-
Hi all, I work for one of the Stock Exchanges, and at the market open time there are a lot of inserts into multiple tables and selects from multiple tables for a matter of 2-3 mins. At this time the idle time per CPU (on our 8 CPU UNIX box) is about 3-5% !!! Bad, Very BAD !!!
So, any suggestions as to what I should look at to tune the DB so that the CPU will be more efficiently utilized ?
BTW, we just upped our CPUs from 4 to 8.
Thanks in advance for the help.
-
What happens after the 3rd minute?
-
Are there a lot of log switches when this happens? If so, bigger redo logs would probably help with the inserts.
-
After the 3rd min, the CPU average utilization goes down to 40-60%;
and yes there are alot of REDO log switches: 1 250MB file every 5-7 mins.
-
another thing you can look into with the inserts is make sure that you really need all of your indexes. Indexes slow down inserts.
also, you might look into your app and see if it is possible to do array binding. what this means is that if your query looks like this :
insert into mytable(col1, col2, col3, col4)
values (:val1, :val3, :val4);
your 'val' variables contain ARRAYS instead of just single
values. If your arrays contain 100 values, then you execute
a query 1 time instead of 100 times.
If your inserts look more like this :
insert into mytable(col1, col2, col3, col4)
values ('x', 'y', 'z', 'zz');
with hard-coded values then you should definately switch to variables. You will notice a big improvement.
-
any other suggestions of decreasing the CPU utilization ?
-
Are you having any freelist contention? run this query just after or during your peak periods...
SELECT round((sum(W.COUNT) / SUM(S.VALUE)) * 100, 2) "Free List Wait Ratio"
FROM SYS.V_$WAITSTAT W, SYS.V_$SYSSTAT S
WHERE W.CLASS = 'free list'
and s.name in ('db block gets', 'consistent gets')
Oracle Recommends that this ratio be less than 1. If it is greater than 1, then you might want to recreate some of your most active tables with a greater value for FREELISTS.
that's all I can come up with....
-
Hrm you said that 2-3 minutes the cpu util is very high, but the huge logs are created every 5-7 minutes. By that I assume that all the inserts/selects continue longer than the 2-3 minutes, but only the preliminary 2-3 minutes are the problem, Is that a correct assumption?

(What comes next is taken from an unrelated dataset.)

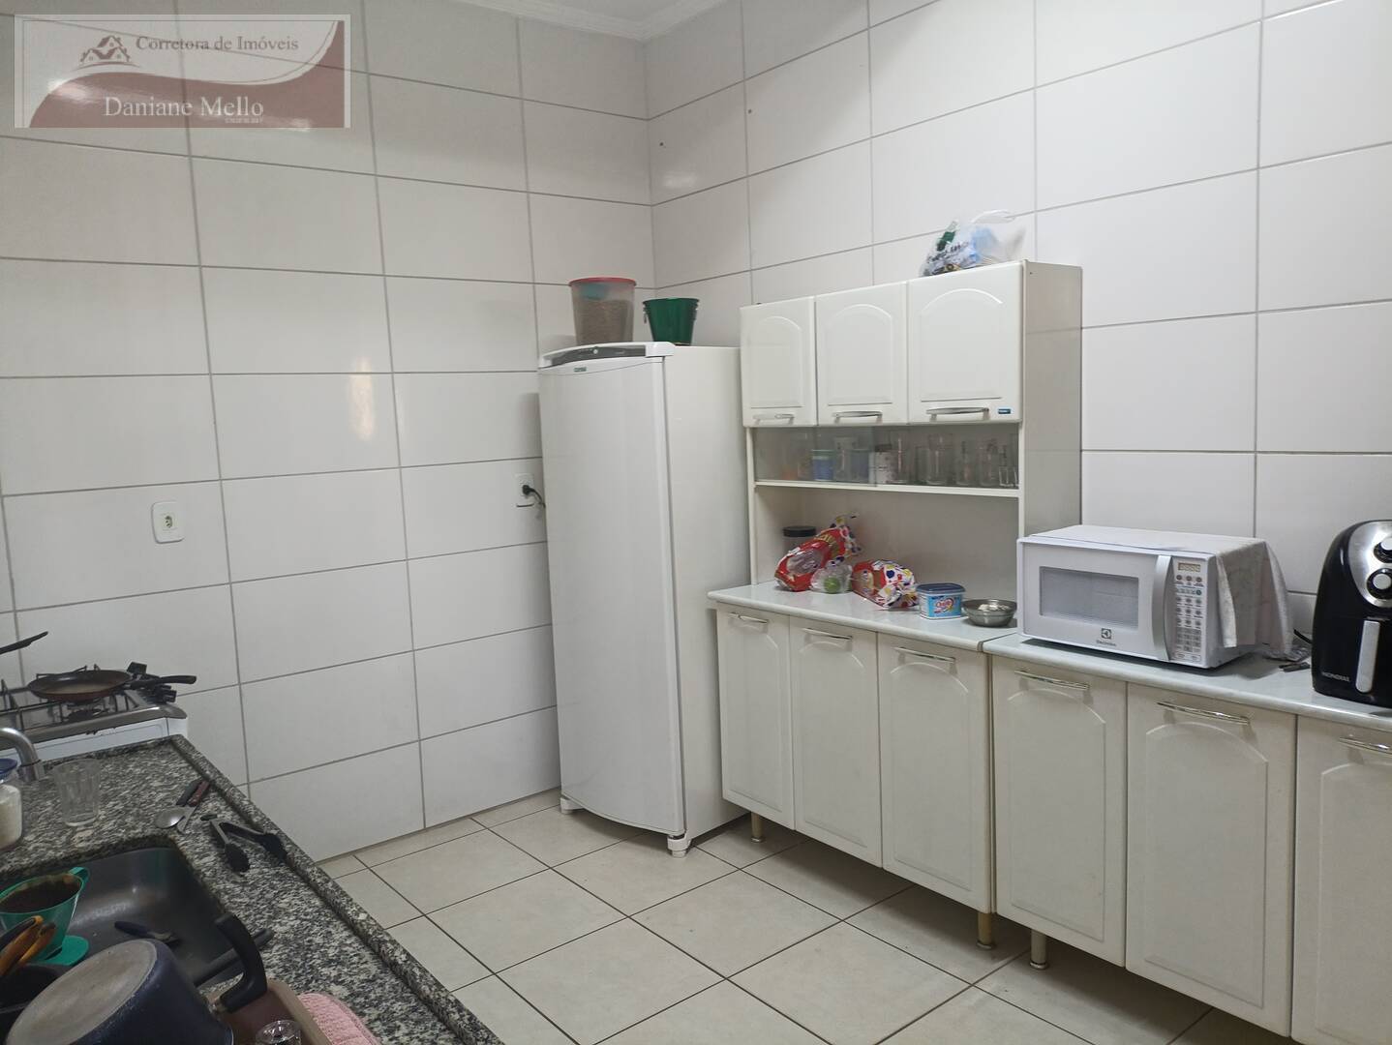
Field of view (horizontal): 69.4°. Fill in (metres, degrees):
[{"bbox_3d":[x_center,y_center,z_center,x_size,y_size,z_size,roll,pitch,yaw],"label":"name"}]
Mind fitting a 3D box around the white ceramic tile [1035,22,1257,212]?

What else is happening for those 2-3 minutes? 100 people opening up applications/sessions to start doing the inserts/selects? Other preliminary work?
-
I guess I need to dive a little deeper into the activity that happens that 2-3 mins. I think there are several selects that take place at that time to set up some daily tables, but no, no users login to this db, it is more for the trading system inserts.
Thank you all for your input.
-
Take a look at sar -q and vmstat during the high-cpu period.
If the run-queue doesn't go up dramatically, it may not be a problem.
Is it possible a lot connections are being made ? Creating a connection is very expensive on memory and CPU.
Do you have enough memory ?
using sar -u, when you have the low cpu-idle, what's high ?
user ? system ? waiting for i/o ?
If waiting for i/o is high, it's possible it's paging.
if user is high, I think it the creation off connections.
Regards
Gert
-
Look SQL
I have a similar problem as well. The rule what to do is simple:
1) tune app first if can do that. For example, can always create/drop indexes. 2) Else upgrade HW. 3) If you are lucky, something wrong is with DB config.
To tune application:
1. find out most active SQL by block visits:
select kind of buffer_gets/executions, ... from sql_area order by 1
a) If you have 2/3 minutes of activity, so can do the folowing do get deltas:
create table hist_sql as select sysdate cr_date, a.* from v$sqlarea a
then find deltas, ex., most often executed SQL:
select (a.executions-b.executions)/((sysdate-b.cr_date*24*60*60), b.* from hist_sql b, v$sqlarea a where a.HASH_VALUE=b.HASH_VALUE and a.ADDRESS=b.ADDRESS and a.sql_text=b.sql_text
order by 1 desc
b) the same for calculating statistics deltas from v$sysstat, v$sesstat, but this does not help much unless there are obvious anomalies in some sessions: then you can identify which sessions is using x time more of CPU then others and concentrate on that.
2. do a trace and analyse with TKPROF:
a) enable timing with alter system set timed_statistics = true
b) switch on trace for any session you need with:
sys.DBMS_SYSTEM.SET_SQL_TRACE_IN_SESSION(SID, SERIAL,TRUE/FALSE);
c) tkprof in.trc out.trc SORT=(EXEQRY, EXECU, FCHQRY, FCHCU) for visited blocks
tkprof in.trc out.trc SORT=(PRSCPU, EXECPU, FCHCPU) for CPU time, etc
3. PIN stored PL/SQL into shared pool, for systems which use a lot of dynamic SQL it is healthy - if have enough RAM.